Vol. 3 Issue 3
Celebrating a Pulitzer Prize & Mourning a Loss
This week 16 Shots, a film on the police murder of Laquan McDonald co-produced by the Invisible Institute, received the 2020 Emmy Award for Outstanding Investigative Documentary.
This is a moment to savor. Collaborating on 16 Shots with director Rick Rowley, Karim Hajj, and Jacquie Soohen of Midnight Productions was a deeply fulfilling experience for the Invisible Institute team. The Emmy is, among other things, a memento of the joy we shared working together.
It’s also an occasion for reflection. One of the moral hazards of journalism is that pleasure in exercising one’s craft and the occasional recognition one receives can obscure the essential nature of the work. I have carried with me throughout my career a caution uttered with feisty charm by I. F. Stone at the end of the 1973 documentary I. F. Stone’s Weekly:
I really have so much fun I ought to be arrested . . . To be able to spit in their eye and do what you think is right and be part of the news and have enough readers to make some impact is such a pleasure that you forget, you forget what you’re writing about. You’re like a journalistic Nero fiddling while Rome burns and having a helluva good time or like a small boy covering a helluva big fire. You’re a cub reporter and God has given you a big fire to cover. And you forget that it’s really burning.
Today is Laquan McDonald’s birthday. Had he not been murdered by a Chicago police officer, he would be turning 23. I marked the occasion this morning by rereading Eve Ewing’s poem “I saw Emmett Till this week at the grocery store,” which beautifully evokes the unfathomable loss of a single life that might have been, were it not extinguished by racist violence.
No narrative strategy, no matter how inspired, can make good such losses. The essence of human rights reporting is to rigorously document past atrocities in order to reduce the likelihood they will recur in the future.
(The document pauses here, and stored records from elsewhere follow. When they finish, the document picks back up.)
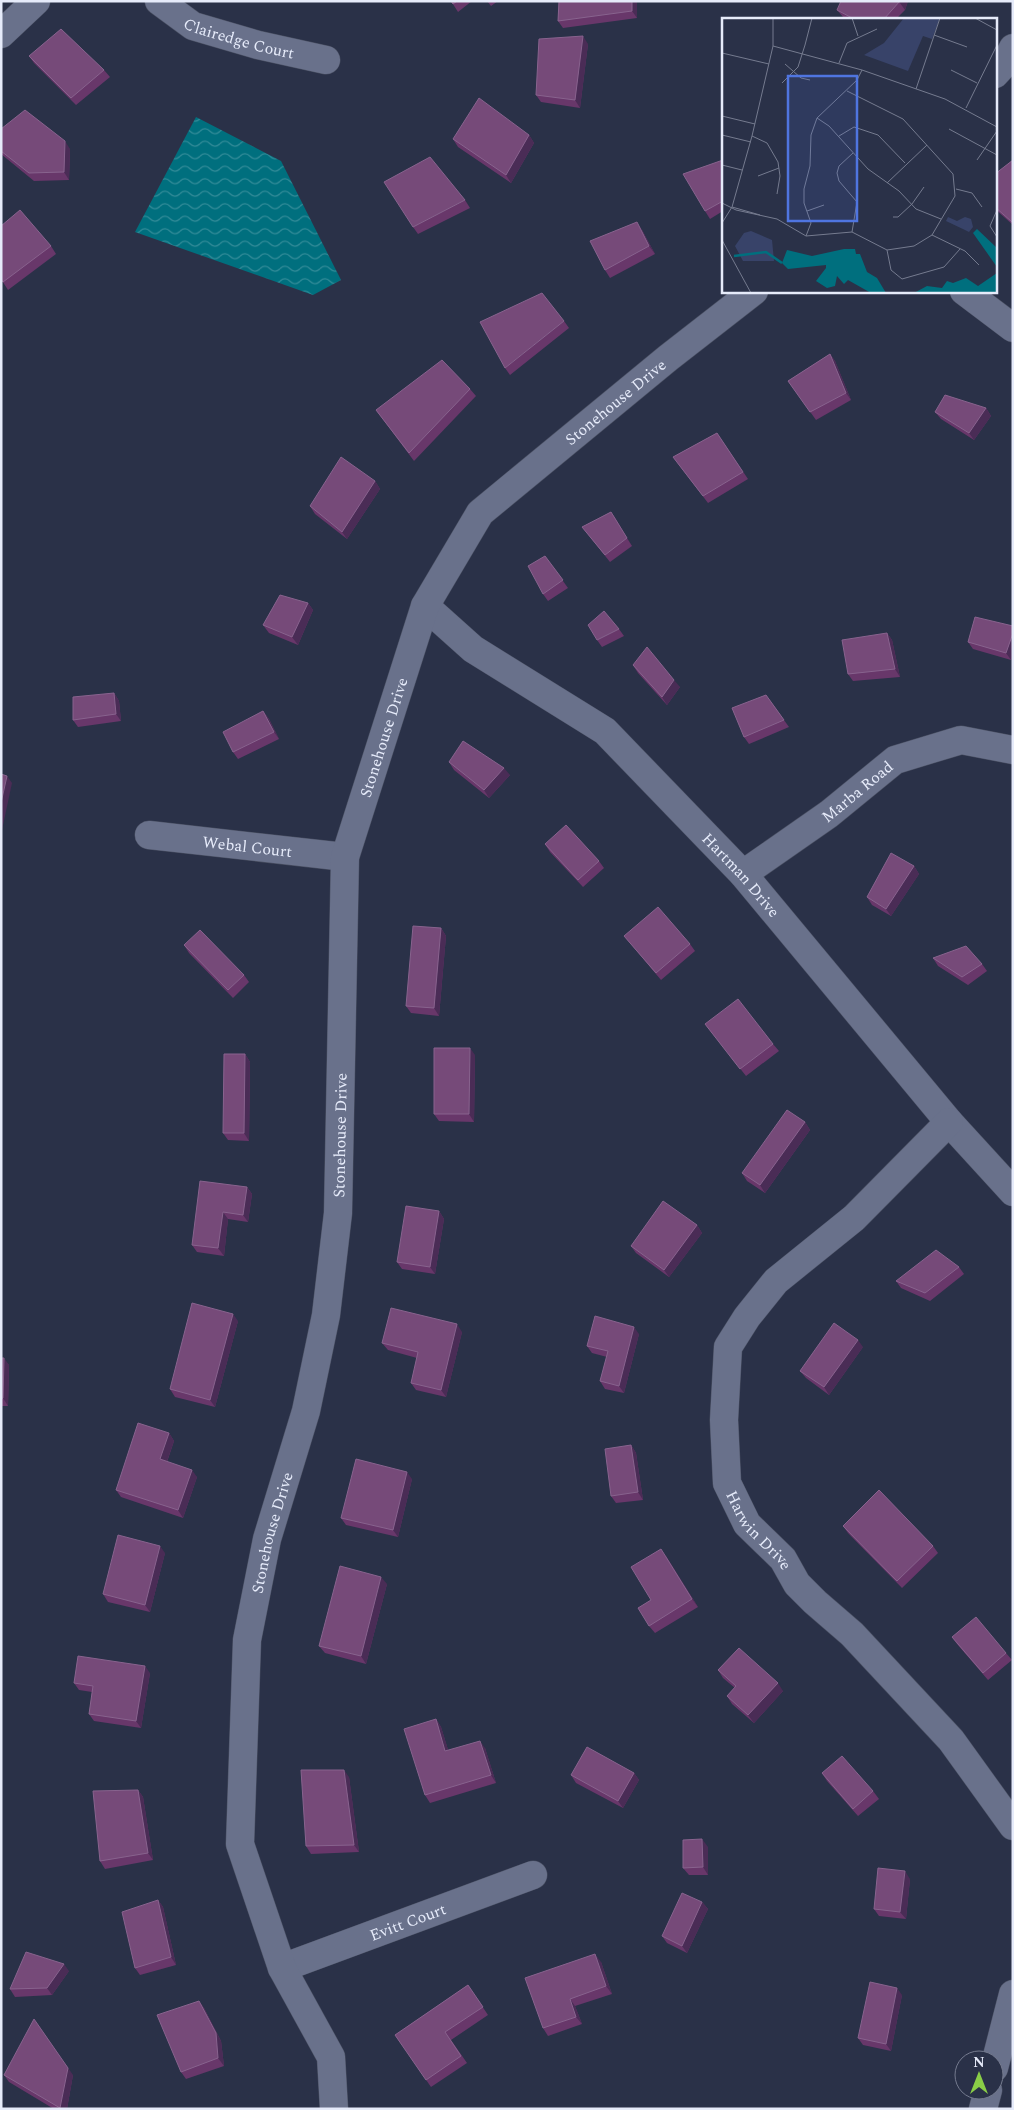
<svg xmlns="http://www.w3.org/2000/svg" width="1014" height="2110" font-family="Spectral,serif">
  <defs>
    <pattern id="water-waves" width="16" height="10" patternUnits="userSpaceOnUse" patternTransform="scale(1.25)"><rect width="16" height="10" fill="#006f7e"/><path d="M0 5q4-4 8 0t8 0" fill="none" stroke="#328b98"/></pattern>
  </defs>
  <rect width="100%" height="100%" fill="#2a3148"/>
  <path fill="url(#water-waves)" d="M196,117L281,161L341,280L313,295L135,232Z"/>
  <g fill="none" stroke-linecap="round" stroke-linejoin="round">
    <g stroke="#4a5063" stroke-width="29">
      <g id="minor">
        <path id="s1" d="M159,1L193,26L258,45L326,60"/>
        <path d="M1,34L36,1"/>
        <path d="M995,74L1006,62L1013,48"/>
        <path d="M964,291L1013,328"/>
        <path id="s2" d="M425,606L473,649L605,731L743,874L949,1122L1013,1192"/>
        <path id="s3" d="M149,835L345,857"/>
        <path id="s4" d="M743,874L829,814L895,760L961,740L1013,750"/>
        <path id="s5" d="M949,1122L854,1218L776,1281L747,1317L728,1347L724,1420L727,1483L747,1524L783,1559L797,1584L815,1602L852,1634L951,1740L1013,1826"/>
        <path id="s6" d="M282,1968L533,1875"/>
        <path d="M994,2068L1013,1994"/>
        <path id="s7" d="M334,2109L331,2057L282,1968L240,1844L247,1640L267,1539L306,1411L326,1315L338,1213L345,857L425,606L480,513L668,358L754,291"/>
        <path d="M983,2109L988,2090"/>
      </g>
    </g>
    <use href="#minor" stroke="#69718b" stroke-width="28"/>
  </g>
  <path fill="#68376a" d="M451,1H472L458,12Z
    M487,1H498L491,6Z
    M559,1H637V18L563,28L558,21Z
    M908,1L905,10L896,19H845L843,17L837,10Z
    M588,44L580,108L541,102L536,95Z
    M29,56L104,70L110,77L76,105L34,63Z
    M1,129L70,149L69,180L34,181L1,154Z
    M529,135L534,143L511,183L458,147L453,139Z
    M723,160V211L710,219L705,211Z
    M1013,160V225L995,209V174Z
    M465,200L470,208L418,234L413,227Z
    M642,230L655,254L610,278L605,270Z
    M51,246L56,254L8,290L1,279Z
    M564,321L569,328L510,375L505,368Z
    M830,354L835,361L851,400L816,420L788,381Z
    M470,389L476,396L414,461L376,410Z
    M986,408L991,416L974,440L941,419L935,412Z
    M717,433L748,479L708,503L673,457Z
    M375,481L380,489L347,539L315,514L310,506Z
    M611,512L632,546L610,562L582,527Z
    M545,556L568,588L548,601L543,594Z
    M308,603L313,610L298,645L269,633L263,625Z
    M1013,626V655L1011,660L973,649L968,642Z
    M619,629L624,636L602,647L597,640Z
    M887,633L892,640L900,677L853,681L848,674Z
    M633,665L680,687L667,705L638,673Z
    M114,693L119,701L121,721L78,727L73,720Z
    M766,695L789,727L749,744L744,737Z
    M263,711L269,719L279,739L238,759L233,752Z
    M449,762L510,775L489,798L454,770Z
    M545,844L599,861L604,868L583,887L550,852Z
    M914,866L919,874L891,916L872,905L867,897Z
    M441,928L446,936L439,1016L411,1013L406,1006Z
    M624,936L690,944L695,951L661,980L630,943Z
    M184,945L244,975L249,982L233,998L189,953Z
    M933,958L982,964L987,971L968,985L938,966Z
    M705,1024L773,1044L779,1051L746,1076Z
    M245,1054L250,1062L249,1141L228,1140L223,1133Z
    M475,1055L474,1122L439,1121L434,1114Z
    M805,1122L810,1130L765,1193L747,1181L742,1173Z
    M247,1187L252,1194L248,1222L228,1219L224,1256L197,1252L192,1245Z
    M439,1211L444,1219L435,1274L402,1269L397,1262Z
    M697,1225L702,1233L669,1277L636,1253L631,1246Z
    M959,1267L964,1274L930,1301L901,1288L896,1281Z
    M238,1321L215,1407L175,1397L170,1389Z
    M462,1332L446,1397L416,1390L411,1383L417,1358L388,1350L382,1343Z
    M639,1334L624,1393L605,1389L600,1381L607,1357L592,1353L587,1346Z
    M863,1347L829,1395L806,1378L800,1371Z
    M1,1358L9,1365L8,1406H1Z
    M169,1433L174,1441L167,1462L197,1477L183,1518L121,1497L116,1490Z
    M631,1445L636,1453L643,1500L616,1503L611,1496Z
    M412,1479L398,1537L346,1525L341,1518Z
    M843,1526L933,1546L938,1553L902,1588L848,1533Z
    M165,1553L150,1612L108,1602L103,1594Z
    M666,1556L698,1607L655,1633L649,1626L651,1600Z
    M387,1584L366,1664L325,1653L319,1646Z
    M952,1637L1006,1653L1012,1660L988,1680L957,1644Z
    M718,1670L783,1691L754,1723L732,1704L727,1696L735,1688L723,1678Z
    M150,1673L141,1728L94,1721L89,1714L92,1692L79,1690L74,1683Z
    M436,1719L441,1727L448,1750L485,1748L496,1783L430,1803L425,1795Z
    M634,1773L639,1780L623,1808L576,1783L571,1775Z
    M822,1773L873,1791L879,1799L858,1816L827,1781Z
    M349,1777L359,1852L311,1854L306,1846Z
    M138,1790L143,1797L153,1860L105,1869L100,1861Z
    M708,1847V1875H689L683,1868Z
    M910,1879L906,1919L879,1916L874,1909Z
    M158,1900L163,1907L176,1965L140,1975L135,1968Z
    M702,1902L708,1909L687,1953L667,1943L662,1936Z
    M601,1962L612,1994L575,2006L582,2024L548,2036L543,2028Z
    M69,1971L52,1995L15,1997L10,1989Z
    M468,1985L488,2015L451,2040L467,2063L431,2087L395,2035Z
    M902,1995L891,2051L863,2045L858,2038Z
    M199,2001L204,2008L221,2041L224,2066L186,2079L181,2072Z
    M4,2075H73L67,2109H54L9,2082Z"/>
  <path fill="#4a2c56" d="M632,1H637V18L632,11Z
    M900,1H908L905,10L900,3Z
    M583,36L588,44L580,108L575,100Z
    M529,135L534,143L511,183L506,175Z
    M65,141L70,149L69,180L64,172Z
    M637,222L642,230L655,254L649,246Z
    M830,354L835,361L851,400L846,393Z
    M986,408L991,416L974,440L969,433Z
    M375,481L380,489L347,539L342,532Z
    M611,512L616,519L632,546L627,538Z
    M308,603L313,610L298,645L292,637Z
    M887,633L892,640L900,677L895,669Z
    M1013,633V655L1011,660L1006,653Z
    M674,680L680,687L667,705L662,697Z
    M114,693L119,701L121,721L116,714Z
    M263,711L269,719L279,739L274,732Z
    M504,768L510,775L489,798L484,790Z
    M7,776L12,783L2,830L1,829V803Z
    M914,866L919,874L891,916L886,909Z
    M441,928L446,936L439,1016L434,1008Z
    M470,1048L475,1055L474,1122L469,1114Z
    M245,1054L250,1062L249,1141L244,1133Z
    M805,1122L810,1130L765,1193L760,1185Z
    M247,1187L252,1194L248,1222L243,1215Z
    M439,1211L444,1219L435,1274L430,1267Z
    M223,1212L228,1219L224,1256L218,1248Z
    M697,1225L702,1233L669,1277L664,1270Z
    M233,1314L238,1321L215,1407L210,1400Z
    M457,1324L462,1332L446,1397L441,1390Z
    M634,1327L639,1334L624,1393L619,1386Z
    M858,1340L863,1347L829,1395L824,1387Z
    M4,1358L9,1365L8,1406L3,1398Z
    M169,1433L174,1441L165,1467L160,1459Z
    M631,1445L636,1453L643,1500L638,1492Z
    M192,1470L197,1477L183,1518L178,1510Z
    M407,1472L412,1479L398,1537L393,1530Z
    M160,1546L165,1553L150,1612L145,1605Z
    M661,1549L666,1556L698,1607L692,1599Z
    M381,1577L387,1584L366,1664L361,1656Z
    M145,1666L150,1673L141,1728L136,1721Z
    M778,1683L783,1691L754,1723L748,1715Z
    M436,1719L441,1727L451,1759L445,1751Z
    M480,1741L485,1748L496,1783L491,1775Z
    M344,1770L349,1777L359,1852L354,1845Z
    M634,1773L639,1780L623,1808L618,1801Z
    M138,1790L143,1797L153,1860L148,1853Z
    M702,1839L708,1847V1875L703,1867Z
    M905,1871L910,1879L906,1919L900,1912Z
    M158,1900L163,1907L176,1965L171,1957Z
    M702,1902L708,1909L687,1953L682,1946Z
    M595,1954L601,1962L612,1994L606,1986Z
    M64,1964L69,1971L52,1995L47,1988Z
    M897,1988L902,1995L891,2051L886,2044Z
    M570,1999L575,2006L582,2024L576,2017Z
    M199,2001L204,2008L221,2041L224,2066L218,2058Z
    M34,2019L73,2075L67,2109H61L60,2108Z"/>
  <path fill="#764a79" stroke="#88638e" d="M451,1H457L453,4Z
    M559,1H632V11L558,21Z
    M841,1H900L884,19H854L837,10Z
    M61,29L104,70L71,98L29,56Z
    M583,36L575,100L536,95L539,39Z
    M479,98L529,135L506,175L453,139Z
    M25,110L65,141L64,172L29,173L1,151V129Z
    M430,157L465,200L413,227L384,182Z
    M723,160V201L705,211L683,174Z
    M1013,160V221L1012,222L995,207V174Z
    M20,210L51,246L3,282L1,279V226Z
    M637,222L649,246L605,270L590,241Z
    M542,293L564,321L505,368L480,322Z
    M830,354L846,393L810,412L788,381Z
    M442,360L470,389L409,453L376,410Z
    M945,395L986,408L969,433L935,412Z
    M717,433L743,472L703,496L673,457Z
    M341,457L375,481L342,532L310,506Z
    M611,512L627,538L605,555L582,527Z
    M545,556L563,580L543,594L528,566Z
    M280,595L308,603L292,637L263,625Z
    M604,611L619,629L597,640L588,625Z
    M975,617L1013,626V633L1006,653L968,642Z
    M887,633L895,669L848,674L842,640Z
    M647,647L674,680L662,697L633,665Z
    M114,693L116,714L73,720V697Z
    M766,695L784,720L744,737L732,708Z
    M263,711L274,732L233,752L223,732Z
    M463,741L504,768L484,790L449,762Z
    M1,774L7,776L1,803Z
    M566,825L599,861L578,880L545,844Z
    M891,853L914,866L886,909L867,897Z
    M658,907L690,944L656,973L624,936Z
    M413,926L441,928L434,1008L406,1006Z
    M200,930L244,975L228,990L184,945Z
    M966,946L982,964L962,977L933,958Z
    M738,999L773,1044L740,1069L705,1024Z
    M434,1048H470L469,1114H434Z
    M224,1054H245L244,1133H223Z
    M787,1110L805,1122L760,1185L742,1173Z
    M200,1181L247,1187L243,1215L223,1212L218,1248L192,1245Z
    M663,1201L697,1225L664,1270L631,1246Z
    M406,1206L439,1211L430,1267L397,1262Z
    M936,1250L959,1267L925,1293L896,1281Z
    M192,1303L233,1314L210,1400L170,1389Z
    M391,1308L457,1324L441,1390L411,1383L418,1352L382,1343Z
    M595,1316L634,1327L619,1386L600,1381L608,1351L587,1346Z
    M834,1323L858,1340L824,1387L800,1371Z
    M1,1358H4L3,1398L1,1399Z
    M138,1423L169,1433L160,1459L192,1470L178,1510L116,1490Z
    M631,1445L638,1492L611,1496L605,1449Z
    M356,1459L407,1472L393,1530L341,1518Z
    M879,1490L933,1546L897,1581L843,1526Z
    M118,1535L160,1546L145,1605L103,1594Z
    M661,1549L692,1599L649,1626L638,1608L651,1600L631,1567Z
    M340,1566L381,1577L361,1656L319,1646Z
    M976,1617L1006,1653L983,1673L952,1637Z
    M739,1648L778,1683L748,1715L727,1696L736,1686L718,1670Z
    M78,1656L145,1666L136,1721L89,1714L93,1686L74,1683Z
    M436,1719L445,1751L480,1741L491,1775L425,1795L404,1729Z
    M587,1747L634,1773L618,1801L571,1775Z
    M842,1756L873,1791L853,1809L822,1773Z
    M301,1770H344L354,1845L306,1846Z
    M138,1790L148,1853L100,1861L93,1791Z
    M702,1839L703,1867L683,1868V1840Z
    M878,1868L905,1871L900,1912L874,1909Z
    M682,1893L702,1902L682,1946L662,1936Z
    M158,1900L171,1957L135,1968L122,1912Z
    M26,1952L64,1964L47,1988L10,1989Z
    M595,1954L606,1986L570,1999L576,2017L543,2028L525,1978Z
    M870,1982L897,1988L886,2044L858,2038Z
    M468,1985L483,2007L445,2032L461,2056L426,2080L395,2035Z
    M199,2001L216,2033L218,2058L181,2072L157,2015Z
    M34,2019L68,2068L60,2108L4,2075Z"/>
  <g text-anchor="middle" stroke-width="5" stroke-linejoin="round" paint-order="stroke">
    <g font-size="16" fill="#e6ebfa" stroke="#2a3148">
      <text dy="6" stroke="none"><textPath href="#s1" startOffset="90">Clairedge Court</textPath></text>
      <text dy="6" stroke="none"><textPath href="#s7" startOffset="1829">Stonehouse Drive</textPath></text>
      <text dy="6" stroke="none"><textPath href="#s7" startOffset="1408">Stonehouse Drive</textPath></text>
      <text dy="6" stroke="none"><textPath href="#s4" startOffset="141">Marba Road</textPath></text>
      <text dy="6" stroke="none"><textPath href="#s3" startOffset="99">Webal Court</textPath></text>
      <text dy="6" stroke="none"><textPath href="#s2" startOffset="418">Hartman Drive</textPath></text>
      <text dy="6" stroke="none"><textPath href="#s7" startOffset="1004">Stonehouse Drive</textPath></text>
      <text dy="6" stroke="none"><textPath href="#s5" startOffset="511">Harwin Drive</textPath></text>
      <text dy="6" stroke="none"><textPath href="#s7" startOffset="599">Stonehouse Drive</textPath></text>
      <text dy="6" stroke="none"><textPath href="#s6" startOffset="134">Evitt Court</textPath></text>
    </g>
  </g>
  <g transform="translate(722 18)">
    <rect width="275" height="275" fill="#2a3148"/>
    <path d="M182,0H218L210,21L201,18L186,53L142,37L162,25ZM226,199L235,203L243,199L249,201L251,209L247,214L243,212L224,203ZM29,213L50,222L52,243H21L13,228L22,215Z" fill="#384369"/>
    <path d="M255,211L275,230V249L251,215ZM122,231H133L134,236H138L145,254L155,260L164,275H149L126,262L122,266L115,258L113,268L105,270L94,263L104,250V247L66,251L60,245L65,232L90,238ZM275,255V275H192L205,268L220,270L225,263L231,265L244,260L256,268Z" fill="#006f7e"/>
    <path fill="none" stroke="#006f7e" stroke-width="2.5" d="M12,238L44,234L60,245"/>
    <path fill="none" stroke="#757b8f" stroke-width="1" d="M130,0L136,18M253,0L275,12M212,17L245,29M83,27L90,0M51,28L140,52L223,81L275,109M0,35L47,46M117,45L125,25L155,11M63,46L79,60L88,62M229,52L255,65M60,65L76,49L83,27M194,71L218,0M244,90L275,27M0,98L33,106M95,100L107,108L146,151L177,173L194,191L219,201M227,111L275,137M0,117L29,124M30,118L45,125L56,144L58,158L55,176M117,118L132,109L156,117L183,145M255,142L275,113M0,147L20,152M36,158L57,150M165,165L205,127M234,171L250,175L260,189M0,185L14,192L55,201L84,218L130,214L165,232L192,228L210,217L233,178L231,156L181,101L125,73M10,189L38,197M275,192L268,208L275,219M85,193L102,187M171,199H176L190,186L202,169M0,205L10,189L30,118L51,28V0M130,214L135,184L117,163L115,155L117,148L131,135M210,217L243,233L257,247M84,218L89,205L82,185V171L88,148L89,117L95,100L135,62L140,52M0,222L29,275M165,232L169,252L180,261L222,249L238,231"/>
    <path fill="#4f75e0" fill-opacity="0.15" stroke="#4f75e0" stroke-width="2.5" d="M66,58H135V203H66Z"/>
    <rect width="275" height="275" fill="none" stroke="#e6ebfa" stroke-width="2.5"/>
  </g>
  <rect width="1014" height="2110" fill="none" stroke="#e6ebfa" stroke-width="5"/>
  <g transform="translate(979 2075)"><circle r="24" fill="#2a3148" stroke="#757b8f"/>
  <path d="M0-4L9 19L0 12L-9 19Z" fill="#8ace47"/>
  <text y="-8" font-size="14" font-weight="bold" text-anchor="middle" fill="#e6ebfa">N</text>
  </g>
</svg>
That is what we sought to do in 16 Shots.
“It’s always someone else's story first,” Rebecca Solnit has written, “and it never stops being their story too, no matter how well you tell it, how widely you spread it.” In the case of 16 Shots, the story of a child executed by police on the streets of Chicago ultimately became the story of a city struggling to come to terms with structures of racist violence that deform its common life. That story remains radically unfinished.
In accepting the Emmy Award, Rick Rowley ended his expression of thanks with these words:
Lastly and most importantly, to the people of Chicago, to the victims of police violence, to those struggling for justice, this story, this film, this award—they belong to you.
Jamie Kalven
September 25, 2020
This summer, the Invisible Institute designed a remote summer jobs program for Chicago Public Schools high school seniors. Called “You Are Not Alone,” the program created occasions for students to interview seniors living in Chicago Housing Authority buildings about their lives.
The MarketBox program, a collaboration between the organizations at 6100 S. Blackstone, will continue through the harvest season, providing fresh produce, eggs, and bread from 20 local farms to 200 households each week. Our recurring list of recipients is the basis for a network for distributing critical information from the South Side Weekly and Invisible Institute via the weekly food bags and phone bank. Our goal to sustain the program through the end of October is $40k.
Trina Reynolds-Tyler, who worked at the Invisible Institute from 2016-2018 before attending the Harris School of Public Policy, has rejoined the organization as Director of Data. In that role, she will continue her long-term investigations into gender violence by Chicago police officers and will to make our CPDP.co data and analysis useful to those most directly impacted by unconstitutional policing.
Among recent media appearances, Jamie Kalven discussed the Chicago Police Department’s new early intervention system on Chicago Tonight; and Trina and Jamie participated in a Fox-32 series titled “Voice of Change.”